Sapphire, the horse ridden by McLain Ward (USA), has been eliminated from the second round of the FEI World Cup™ Final last night (16 April) and disqualified from the rest of the event following a positive hypersensitivity test. The horse was selected for thermography testing on its legs yesterday and US Team Vet Dr Tim Ober was notified in the late afternoon that the horse would be tested at 7.30pm (CEST).
The test involved the use of a thermography camera and a clinical examination of the legs, which was carried out by FEI appointed veterinarian Dr Paul Farrington and Dr Emile Welling, the Foreign Veterinary Delegate. Following the examination, Dr Farrington informed Dr Ober and the two grooms that were present at the test that the horse was showing sensitivity in its left foreleg but that it was fit to compete at that time.
McLain Ward and Sapphire went on to finish second in the class to take over the lead in the overall standings, but the FEI made a decision to re-examine the horse post-competition, using both thermography and clinical examination. The second test was carried out at 12.30am on Saturday, 17 April in the presence of the President of the Ground Jury, Rene Billardon (FRA), Dr Ober, the two grooms and Lizzie Chesson from the United States Equestrian Federation (USEF). Dr Paul Farrington, Foreign Veterinary Delegate Dr Emile Welling (BEL) and Dr Markus Mueller (SUI) each re-examined the horse and declared that, due to the level of hypersensitivity, it was unfit to take any further part in the competition.

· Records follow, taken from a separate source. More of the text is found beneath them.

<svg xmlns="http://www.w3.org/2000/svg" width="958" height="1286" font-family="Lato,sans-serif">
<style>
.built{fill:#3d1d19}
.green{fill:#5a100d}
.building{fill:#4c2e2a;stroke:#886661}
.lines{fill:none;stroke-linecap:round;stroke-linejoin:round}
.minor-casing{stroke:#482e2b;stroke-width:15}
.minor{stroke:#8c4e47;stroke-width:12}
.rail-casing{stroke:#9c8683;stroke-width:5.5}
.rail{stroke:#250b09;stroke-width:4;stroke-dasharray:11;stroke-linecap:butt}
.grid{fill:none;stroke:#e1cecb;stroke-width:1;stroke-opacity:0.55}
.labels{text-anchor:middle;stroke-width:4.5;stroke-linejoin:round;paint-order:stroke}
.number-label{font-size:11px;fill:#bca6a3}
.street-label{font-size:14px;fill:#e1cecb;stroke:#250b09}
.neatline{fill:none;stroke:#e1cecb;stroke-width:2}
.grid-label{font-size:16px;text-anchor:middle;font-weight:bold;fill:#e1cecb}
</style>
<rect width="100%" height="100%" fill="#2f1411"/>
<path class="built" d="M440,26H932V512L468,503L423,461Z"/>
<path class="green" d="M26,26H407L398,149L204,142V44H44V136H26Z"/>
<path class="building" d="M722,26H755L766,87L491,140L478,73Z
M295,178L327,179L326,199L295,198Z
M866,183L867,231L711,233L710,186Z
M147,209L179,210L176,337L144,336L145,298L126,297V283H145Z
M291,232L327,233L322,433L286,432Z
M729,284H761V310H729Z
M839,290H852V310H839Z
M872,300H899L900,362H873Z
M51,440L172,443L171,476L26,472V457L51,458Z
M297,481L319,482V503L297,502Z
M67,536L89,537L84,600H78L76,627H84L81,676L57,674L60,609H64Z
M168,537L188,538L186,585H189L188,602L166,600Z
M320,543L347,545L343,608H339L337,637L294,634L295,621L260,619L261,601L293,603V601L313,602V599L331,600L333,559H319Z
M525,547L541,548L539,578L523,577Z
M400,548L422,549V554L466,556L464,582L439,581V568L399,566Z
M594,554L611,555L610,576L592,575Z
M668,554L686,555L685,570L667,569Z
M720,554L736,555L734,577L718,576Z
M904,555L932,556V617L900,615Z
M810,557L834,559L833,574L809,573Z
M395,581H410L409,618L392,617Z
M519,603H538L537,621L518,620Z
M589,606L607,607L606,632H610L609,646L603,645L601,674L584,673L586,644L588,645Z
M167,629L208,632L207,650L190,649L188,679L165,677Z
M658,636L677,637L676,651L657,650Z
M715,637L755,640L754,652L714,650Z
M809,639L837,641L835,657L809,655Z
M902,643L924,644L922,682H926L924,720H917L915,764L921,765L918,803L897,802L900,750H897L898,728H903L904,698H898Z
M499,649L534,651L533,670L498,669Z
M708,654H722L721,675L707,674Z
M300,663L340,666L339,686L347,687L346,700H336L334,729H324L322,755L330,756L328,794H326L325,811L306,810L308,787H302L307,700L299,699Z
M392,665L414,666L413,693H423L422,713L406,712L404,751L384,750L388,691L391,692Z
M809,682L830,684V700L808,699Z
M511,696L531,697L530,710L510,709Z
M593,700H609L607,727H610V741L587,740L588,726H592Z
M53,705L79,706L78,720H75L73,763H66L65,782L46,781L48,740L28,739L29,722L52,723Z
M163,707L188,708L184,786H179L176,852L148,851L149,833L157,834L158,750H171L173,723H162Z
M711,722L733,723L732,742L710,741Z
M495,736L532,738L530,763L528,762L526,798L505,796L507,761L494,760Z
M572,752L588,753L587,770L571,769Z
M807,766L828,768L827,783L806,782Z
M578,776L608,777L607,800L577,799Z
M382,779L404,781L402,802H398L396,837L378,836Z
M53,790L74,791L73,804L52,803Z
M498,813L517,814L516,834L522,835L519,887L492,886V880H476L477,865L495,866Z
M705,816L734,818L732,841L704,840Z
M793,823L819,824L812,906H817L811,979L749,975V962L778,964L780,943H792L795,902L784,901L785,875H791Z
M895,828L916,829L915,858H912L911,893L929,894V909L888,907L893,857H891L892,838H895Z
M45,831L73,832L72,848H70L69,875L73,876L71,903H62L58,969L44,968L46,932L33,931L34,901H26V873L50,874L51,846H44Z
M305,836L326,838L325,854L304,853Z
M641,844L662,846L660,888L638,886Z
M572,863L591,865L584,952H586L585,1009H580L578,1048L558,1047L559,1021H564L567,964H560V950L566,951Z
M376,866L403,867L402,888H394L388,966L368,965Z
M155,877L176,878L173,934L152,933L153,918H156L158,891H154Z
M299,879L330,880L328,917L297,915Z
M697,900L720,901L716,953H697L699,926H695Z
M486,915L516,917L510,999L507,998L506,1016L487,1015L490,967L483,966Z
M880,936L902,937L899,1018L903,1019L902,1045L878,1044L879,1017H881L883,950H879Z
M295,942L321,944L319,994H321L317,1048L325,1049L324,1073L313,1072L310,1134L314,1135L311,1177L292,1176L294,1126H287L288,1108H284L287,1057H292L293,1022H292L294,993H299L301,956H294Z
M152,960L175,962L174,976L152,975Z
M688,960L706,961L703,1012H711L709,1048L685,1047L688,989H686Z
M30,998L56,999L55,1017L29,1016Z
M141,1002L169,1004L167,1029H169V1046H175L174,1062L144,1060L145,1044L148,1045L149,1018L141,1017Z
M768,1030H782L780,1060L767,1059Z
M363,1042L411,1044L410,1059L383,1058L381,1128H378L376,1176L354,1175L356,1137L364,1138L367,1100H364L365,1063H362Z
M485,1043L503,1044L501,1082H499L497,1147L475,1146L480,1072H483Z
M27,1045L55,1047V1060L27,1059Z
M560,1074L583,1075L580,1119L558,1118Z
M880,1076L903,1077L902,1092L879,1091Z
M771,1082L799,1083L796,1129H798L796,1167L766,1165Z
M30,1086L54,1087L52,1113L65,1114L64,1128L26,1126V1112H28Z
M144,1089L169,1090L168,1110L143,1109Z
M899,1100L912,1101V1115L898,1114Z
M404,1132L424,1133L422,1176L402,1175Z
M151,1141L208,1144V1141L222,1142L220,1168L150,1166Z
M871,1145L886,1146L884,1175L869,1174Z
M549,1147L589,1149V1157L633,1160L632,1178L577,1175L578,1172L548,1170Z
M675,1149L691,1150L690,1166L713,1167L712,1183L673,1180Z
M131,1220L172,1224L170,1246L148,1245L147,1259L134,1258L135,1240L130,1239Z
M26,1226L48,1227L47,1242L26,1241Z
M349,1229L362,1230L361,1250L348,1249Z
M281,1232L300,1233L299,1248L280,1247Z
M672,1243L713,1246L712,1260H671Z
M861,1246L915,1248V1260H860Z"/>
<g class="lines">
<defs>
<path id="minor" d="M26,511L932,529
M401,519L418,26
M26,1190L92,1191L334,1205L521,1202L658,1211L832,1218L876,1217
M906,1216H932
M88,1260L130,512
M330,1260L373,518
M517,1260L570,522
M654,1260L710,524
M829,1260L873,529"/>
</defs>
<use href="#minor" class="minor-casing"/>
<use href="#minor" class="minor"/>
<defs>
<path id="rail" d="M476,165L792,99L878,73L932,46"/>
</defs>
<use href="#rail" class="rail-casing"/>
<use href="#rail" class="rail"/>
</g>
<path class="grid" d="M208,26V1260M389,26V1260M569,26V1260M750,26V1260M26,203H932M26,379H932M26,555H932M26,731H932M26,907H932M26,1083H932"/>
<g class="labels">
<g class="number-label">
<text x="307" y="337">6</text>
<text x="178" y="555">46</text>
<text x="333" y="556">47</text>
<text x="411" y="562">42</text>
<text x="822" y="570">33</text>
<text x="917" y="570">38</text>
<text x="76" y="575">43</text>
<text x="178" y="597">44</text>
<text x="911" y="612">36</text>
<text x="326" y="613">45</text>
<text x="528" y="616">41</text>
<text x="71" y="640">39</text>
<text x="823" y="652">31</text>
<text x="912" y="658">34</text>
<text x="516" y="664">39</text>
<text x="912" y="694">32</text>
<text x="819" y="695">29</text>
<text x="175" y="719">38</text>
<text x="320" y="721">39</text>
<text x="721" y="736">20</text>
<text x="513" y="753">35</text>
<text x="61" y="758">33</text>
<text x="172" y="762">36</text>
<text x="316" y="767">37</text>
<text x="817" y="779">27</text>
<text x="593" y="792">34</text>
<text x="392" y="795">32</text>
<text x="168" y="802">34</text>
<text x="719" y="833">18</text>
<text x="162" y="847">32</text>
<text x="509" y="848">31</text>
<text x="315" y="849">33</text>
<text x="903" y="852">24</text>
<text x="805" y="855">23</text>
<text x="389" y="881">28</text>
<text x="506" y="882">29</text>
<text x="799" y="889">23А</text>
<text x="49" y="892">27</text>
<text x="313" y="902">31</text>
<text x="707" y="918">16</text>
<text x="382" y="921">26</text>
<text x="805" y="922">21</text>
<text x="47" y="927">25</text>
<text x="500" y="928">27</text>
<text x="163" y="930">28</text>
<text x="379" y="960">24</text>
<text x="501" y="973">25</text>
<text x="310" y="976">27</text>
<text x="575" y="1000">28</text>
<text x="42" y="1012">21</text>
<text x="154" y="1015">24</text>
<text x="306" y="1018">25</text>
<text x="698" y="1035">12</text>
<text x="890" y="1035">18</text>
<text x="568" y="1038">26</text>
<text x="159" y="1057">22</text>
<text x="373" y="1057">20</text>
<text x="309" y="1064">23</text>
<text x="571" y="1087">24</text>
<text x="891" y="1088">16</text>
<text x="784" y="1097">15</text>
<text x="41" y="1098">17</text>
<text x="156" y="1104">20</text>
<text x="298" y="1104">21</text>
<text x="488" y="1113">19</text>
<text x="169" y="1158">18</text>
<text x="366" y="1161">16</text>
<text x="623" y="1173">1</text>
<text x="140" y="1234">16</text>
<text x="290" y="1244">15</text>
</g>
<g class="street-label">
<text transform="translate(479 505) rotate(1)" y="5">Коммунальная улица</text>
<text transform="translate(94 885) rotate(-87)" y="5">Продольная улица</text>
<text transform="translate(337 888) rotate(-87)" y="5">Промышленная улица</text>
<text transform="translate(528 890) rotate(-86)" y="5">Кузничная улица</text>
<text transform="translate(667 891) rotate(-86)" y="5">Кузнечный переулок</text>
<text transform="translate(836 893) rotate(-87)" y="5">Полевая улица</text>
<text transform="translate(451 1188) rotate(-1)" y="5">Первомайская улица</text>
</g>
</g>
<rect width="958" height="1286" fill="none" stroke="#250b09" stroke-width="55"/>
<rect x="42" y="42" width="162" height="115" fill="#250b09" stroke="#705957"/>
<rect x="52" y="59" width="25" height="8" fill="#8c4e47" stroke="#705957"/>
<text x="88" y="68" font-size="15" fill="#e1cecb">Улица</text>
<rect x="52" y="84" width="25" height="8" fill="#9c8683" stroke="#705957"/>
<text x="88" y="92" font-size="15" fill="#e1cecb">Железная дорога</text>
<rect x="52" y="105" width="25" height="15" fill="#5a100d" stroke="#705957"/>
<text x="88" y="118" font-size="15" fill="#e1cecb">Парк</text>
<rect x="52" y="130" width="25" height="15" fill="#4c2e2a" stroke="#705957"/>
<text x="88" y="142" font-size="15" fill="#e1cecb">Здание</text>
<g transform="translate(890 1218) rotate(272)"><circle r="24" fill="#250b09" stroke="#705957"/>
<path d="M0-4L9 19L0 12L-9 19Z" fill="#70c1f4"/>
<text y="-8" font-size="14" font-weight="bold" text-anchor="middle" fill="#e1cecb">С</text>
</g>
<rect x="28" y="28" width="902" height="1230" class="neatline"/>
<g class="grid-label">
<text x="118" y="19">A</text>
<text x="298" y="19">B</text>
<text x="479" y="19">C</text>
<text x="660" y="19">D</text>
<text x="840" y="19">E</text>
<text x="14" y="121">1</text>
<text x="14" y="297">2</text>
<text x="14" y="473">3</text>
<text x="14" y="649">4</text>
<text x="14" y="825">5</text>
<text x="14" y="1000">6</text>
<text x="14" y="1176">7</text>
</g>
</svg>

The FEI Foreign Veterinary Delegate Dr Welling immediately informed the President of the Ground Jury, who notified the rider (the Person Responsible) that the horse was eliminated from the competition and disqualified from the rest of the event. Dr Farrington stressed that there was no indication or evidence of any malpractice by McLain Ward or any member of the team.
Under the FEI General Regulations (Art. 159.6.2, 159.6.4), there is no appeal against the decision of the Ground Jury to eliminate or disqualify a horse from an event for abnormal sensitivity.